Francia tiene un conflicto con su propia identidad. Los crímenes de la colonización primero y la colaboración con el régimen nazi en la deportación y exterminio de judíos después generan la sospecha y el rechazo de todo lo que pueda parecerse a los arrebatos nacionalistas y ajustarse a un modelo. La exhibición misma de la bandera tricolor puede ser vista como una forma potencial de fascismo. Que el jugador de la selección cante o no la Marsellesa es comentado y analizado como una adhesión o rechazo al país.
Definiciones en pugna
Existen varias definiciones en pugna de qué es ser francés, y ninguna parece del todo satisfactoria. Lo que dicen los adolescentes en el video no es más que lo que, con otras intenciones, expresan Marine Le Pen, Eric Zemmour y buena parte del partido conservador Los Republicanos: una distinción entre “franceses administrativos” y franceses “de corazón”. A esto hay que agregarle las particulares concepciones históricas de francés “de souche”, de “pura cepa”, perteneciente a una nación milenaria hija predilecta de la Iglesia o “de rama”, para los que se convirtieron tardíamente en franceses sin poder alcanzar el pedigrí absoluto.
Desde el liberalismo republicano, existe la noción de que ser francés es una concepción del mundo, un idioma, un compromiso por la libertad, los derechos humanos y el “savoir vivre”. Sin embargo, Francia no tiene el monopolio ni del idioma francés (hablado en Bélgica, Suiza, Canadá y distintos países de África) ni de esos valores. Para la izquierda, francés es un significante vacío; sostiene que “Francia fue siempre una tierra de inmigrantes” y que hacerse la pregunta de qué es ser francés es ya una reflexión racista. Es difícil convencer a gente que se instala en un país de que ame una patria de la que los locales desconfían.
Lo cierto es que los italianos, judíos polacos, portugueses, españoles que huían del franquismo se asimilaron en una generación y cortaron inmediatamente los lazos con sus países de origen. Igual ocurre más recientemente con chinos, polacos católicos o ucranianos.
No pasó lo mismo con las excolonias, donde la relación entre las capitales de ambos lados del Mediterráneo sigue marcada por el recelo y el resentimiento, con una permanente exigencia del deber de memoria, el reconocimiento de los males del colonialismo como una herida que es oportunamente explotada por los dirigentes magrebíes, ya que es uno de los pocos temas que federan a las silenciadas opiniones públicas locales.

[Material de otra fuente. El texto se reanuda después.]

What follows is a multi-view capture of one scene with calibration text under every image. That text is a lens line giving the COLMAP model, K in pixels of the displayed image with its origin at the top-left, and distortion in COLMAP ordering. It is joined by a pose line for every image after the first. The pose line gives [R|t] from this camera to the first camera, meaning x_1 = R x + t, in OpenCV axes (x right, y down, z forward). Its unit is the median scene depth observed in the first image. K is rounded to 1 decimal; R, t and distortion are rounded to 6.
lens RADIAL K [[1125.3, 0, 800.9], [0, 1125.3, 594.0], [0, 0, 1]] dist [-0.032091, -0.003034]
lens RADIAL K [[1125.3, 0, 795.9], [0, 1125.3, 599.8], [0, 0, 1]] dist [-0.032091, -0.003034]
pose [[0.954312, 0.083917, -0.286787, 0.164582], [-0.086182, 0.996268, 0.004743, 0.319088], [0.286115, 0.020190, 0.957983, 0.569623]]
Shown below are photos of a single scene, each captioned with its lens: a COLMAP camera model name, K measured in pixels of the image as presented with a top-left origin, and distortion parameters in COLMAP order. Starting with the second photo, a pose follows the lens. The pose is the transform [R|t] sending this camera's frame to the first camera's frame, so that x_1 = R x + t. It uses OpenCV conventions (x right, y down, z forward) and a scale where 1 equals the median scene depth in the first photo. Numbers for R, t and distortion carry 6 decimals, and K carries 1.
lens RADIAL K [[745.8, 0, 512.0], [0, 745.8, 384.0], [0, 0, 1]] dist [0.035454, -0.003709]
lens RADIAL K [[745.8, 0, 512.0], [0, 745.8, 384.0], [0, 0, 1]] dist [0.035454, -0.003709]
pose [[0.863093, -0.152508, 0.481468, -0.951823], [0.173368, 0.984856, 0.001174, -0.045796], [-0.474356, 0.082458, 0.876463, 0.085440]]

La influencia de las corrientes “decoloniales” e indigenistas en las universidades francesas, la Critical Race Theory importada desde Estados Unidos con el movimiento Black Lives Matter, sumado a la izquierda radical de Jean-Luc Mélenchon, que se ha volcado de lleno a las políticas identitarias para seducir a un nuevo electorado “racializado”, echan permanentemente leña al fuego de las heridas abiertas de un contencioso histórico irresuelto. La vieja izquierda, encarnada por el Partido Comunista y el Partido Socialista francés, pide en vano al líder de la coalición progresista que llame a la calma.
El modelo republicano francés se enfrenta a una crisis existencial, tironeado por el tribalismo, la exacerbación de las identidades étnicas y religiosas, el cuestionamiento de pilares fundamentales de su edificio, como el laicismo y su modelo de integración a través de la escuela. Además, el modelo asimilacionista es visto ahora como un ataque eurocentrista a los particularismos, celebrados por el modelo anglosajón, donde cada comunidad vive según sus normas.
La definición de qué es ser francés ha quedado estrecha, y no hay acuerdo de cómo debe ser la nueva. Mientras no exista una que se ajuste a la realidad de lo que es hoy Francia, los barrios van a seguir ardiendo.